INFO Canary file reads logged but attributable to platform scanner -7 ▶
Auditd PATH records show read-only access to .env, .ssh/id_rsa, .aws/credentials, .npmrc, .docker/config.json, and gcloud credentials at 1771912618.486 (before skill clone begins at 1771912636) and again at 1771912641.554 (5s after install completes). No file-reading code exists anywhere in the skill's Python scripts. Canary integrity check explicitly confirms no exfiltration occurred.
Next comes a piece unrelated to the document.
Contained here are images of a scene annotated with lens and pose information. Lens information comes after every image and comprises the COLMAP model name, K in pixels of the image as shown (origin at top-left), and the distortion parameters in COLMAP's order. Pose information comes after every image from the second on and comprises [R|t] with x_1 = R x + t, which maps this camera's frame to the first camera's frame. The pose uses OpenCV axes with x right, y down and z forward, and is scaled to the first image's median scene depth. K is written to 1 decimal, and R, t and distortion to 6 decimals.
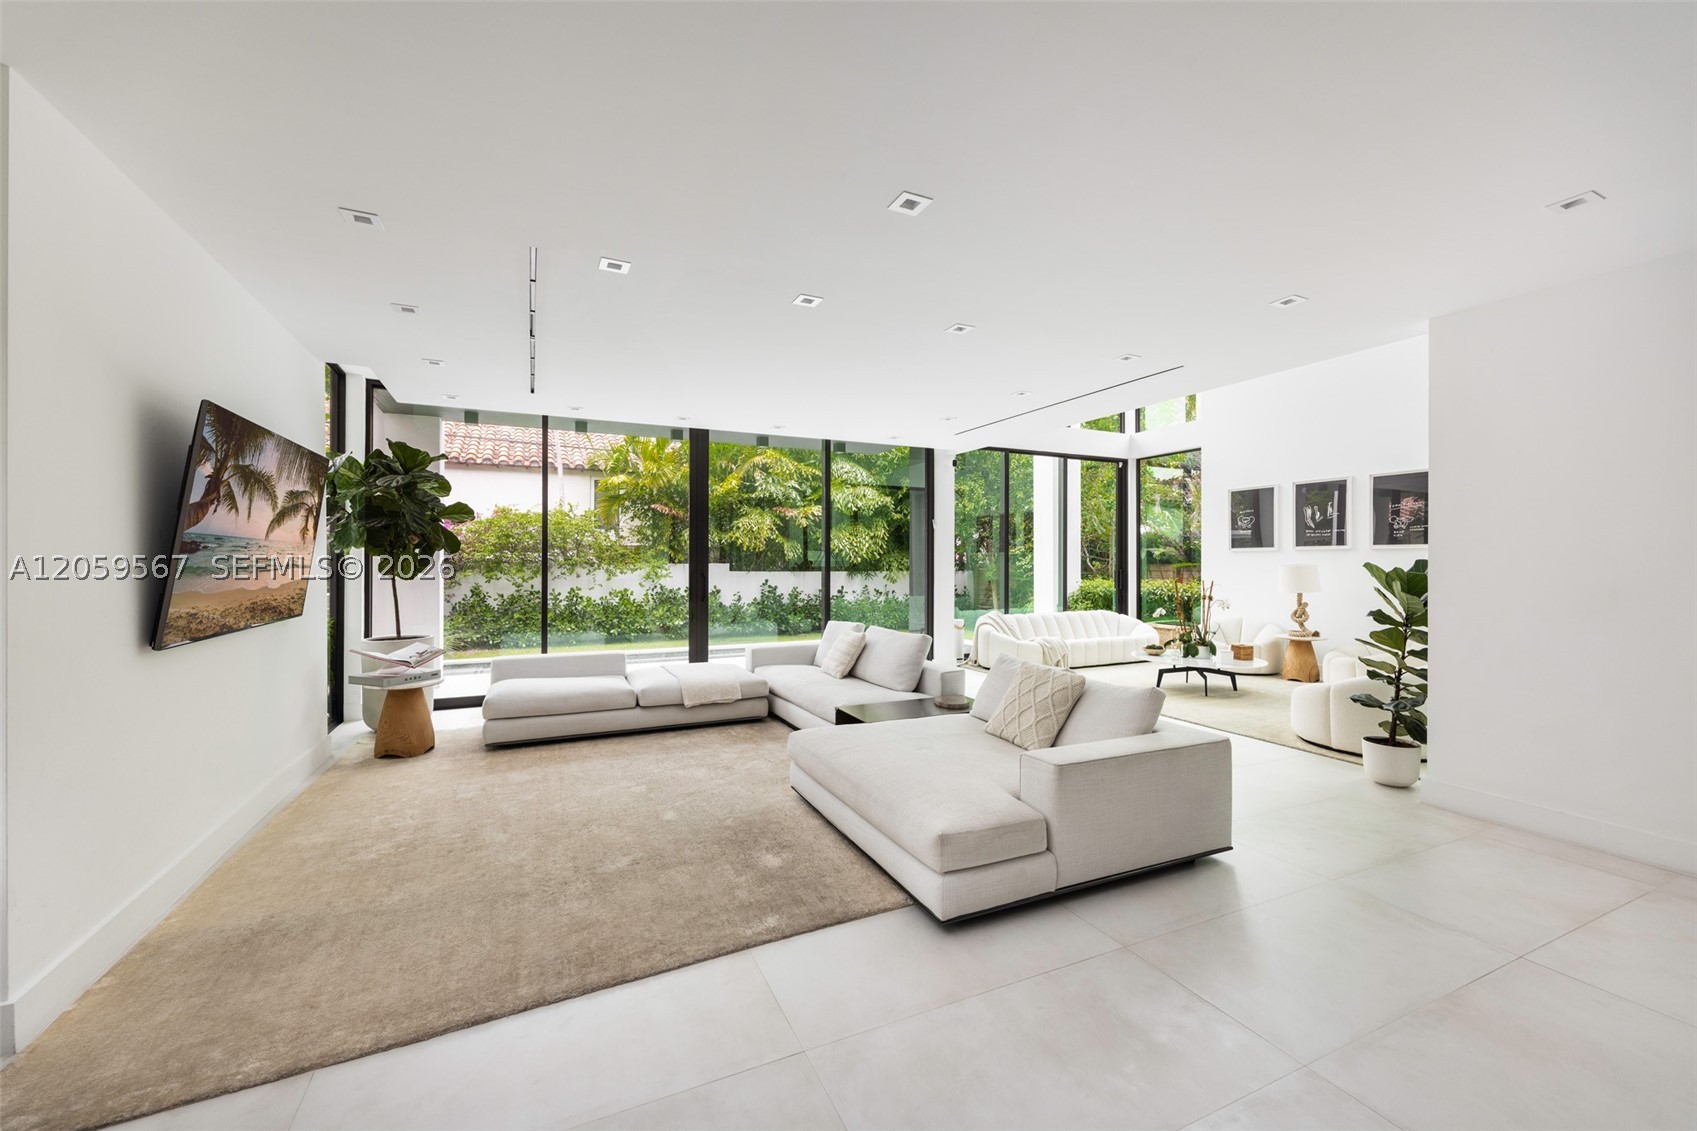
lens RADIAL K [[654.4, 0, 843.3], [0, 654.4, 558.2], [0, 0, 1]] dist [-0.000391, 0.000029]
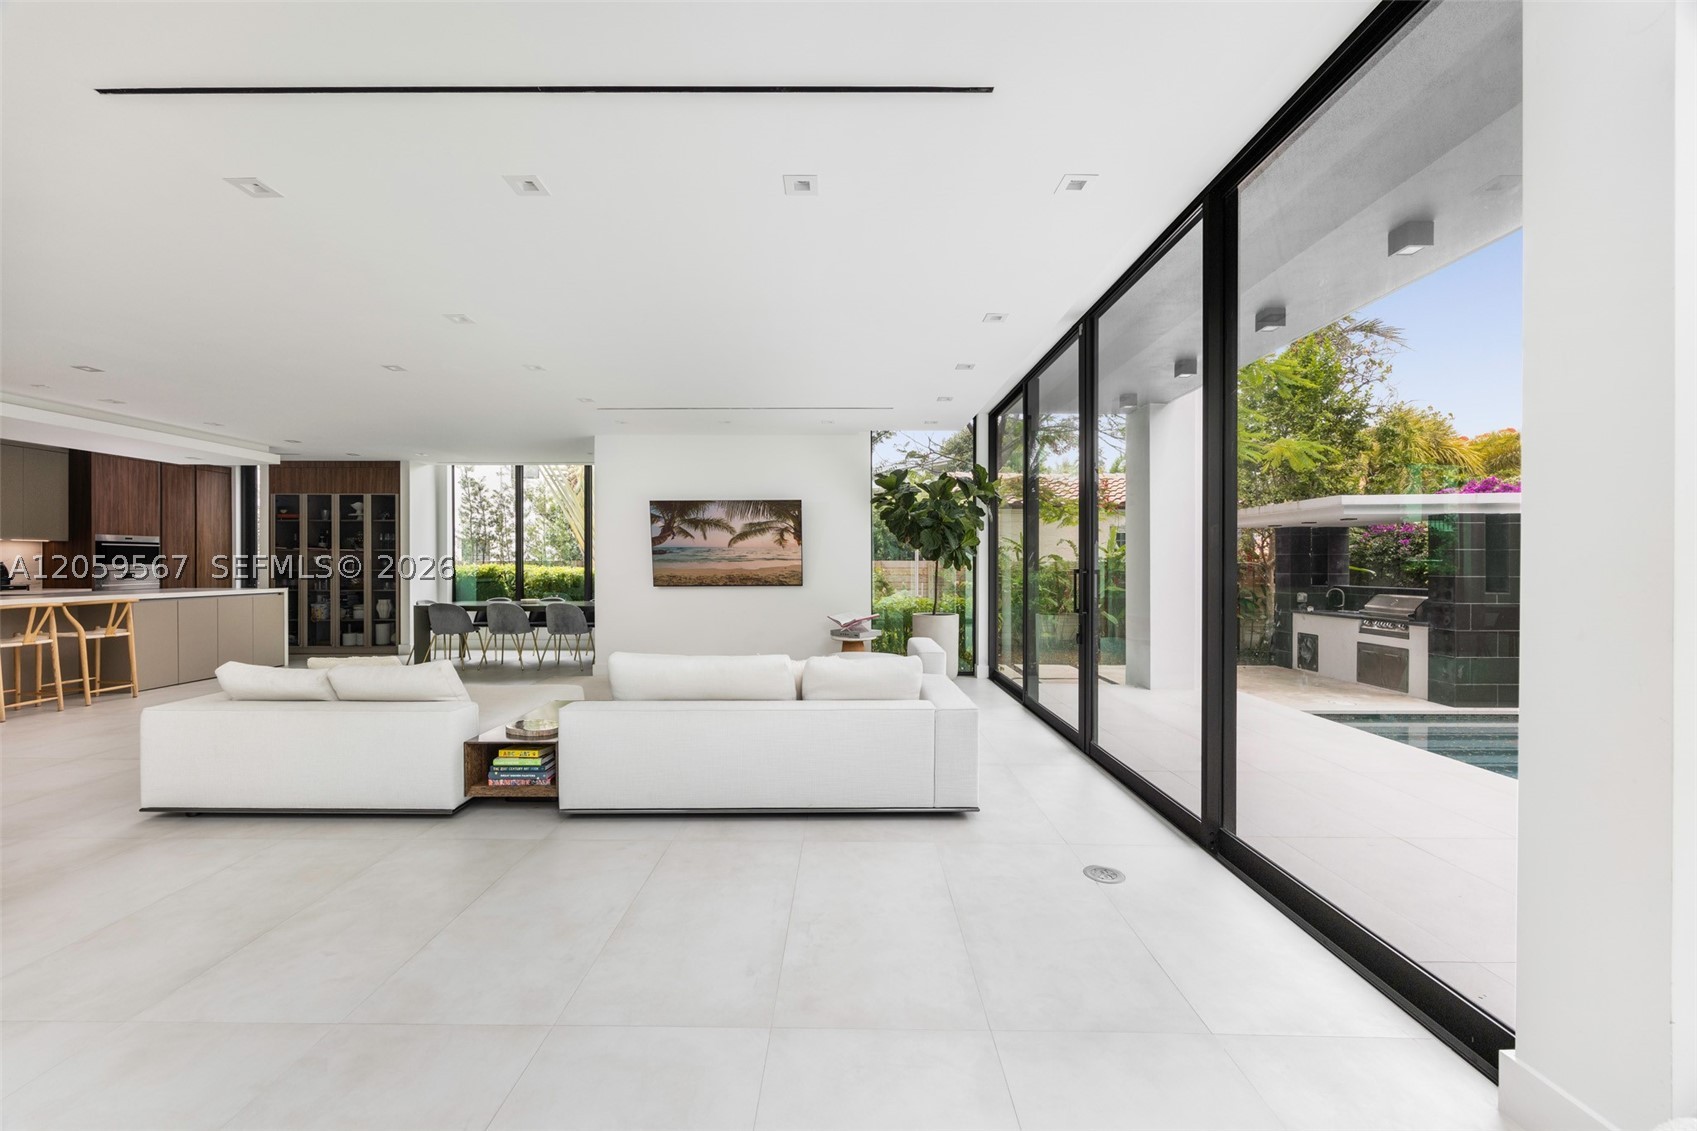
lens RADIAL K [[661.6, 0, 838.8], [0, 661.6, 567.2], [0, 0, 1]] dist [-0.000342, -0.000080]
pose [[-0.428308, 0.002162, -0.903630, 0.441001], [0.007025, 0.999975, -0.000937, 0.019739], [0.903605, -0.006750, -0.428312, 1.014126]]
Pattern is consistent with OATHE's own pre/post-install file inventory scans.
LOW OpenClaw gateway establishes persistent outbound connections post-install -10 ▶
The post-install connection diff shows the openclaw-gateway process (pid=1095) establishing ESTAB TCP connections to 34.233.6.177:443 (AWS EC2 IP range) on two sockets and opening listening ports on localhost 18790 and 18793. This is consistent with the OpenClaw agent platform's own infrastructure rather than the stormglass skill, but represents a persistent network surface opened within the installation window that should be understood by the deployer.
LOW User-Agent header discloses skill identity and platform to OpenStreetMap -5 ▶
The OSM Nominatim fallback geocoding code sends a User-Agent of 'stormglass-surf-skill/1.0 (+openclaw-cron)' to the public OpenStreetMap API. While OSM's terms of service require a descriptive User-Agent, this header discloses the skill name, version, and OpenClaw platform identifier to a third-party public service on every location lookup that lacks a Google API key.
INFO Zero external package dependencies eliminates supply-chain risk 0 ▶
All three Python scripts (surf_report.py, test_surf_report.py, normalize_surf_data.py) import exclusively from the Python standard library. There is no requirements.txt, no setup.py, no pyproject.toml, and no package.json. This design choice eliminates the entire class of dependency-confusion and malicious package risks.
INFO SKILL.md agent handoff rules are operationally benign 0 ▶
The skill's agent handoff section instructs: prefer --output json, treat null metrics as missing not zero, read reference.md for field details, use test script before cron rollout. All instructions are narrowly scoped to correct API usage and do not attempt to redirect agent behavior, access additional resources, or override system-level instructions.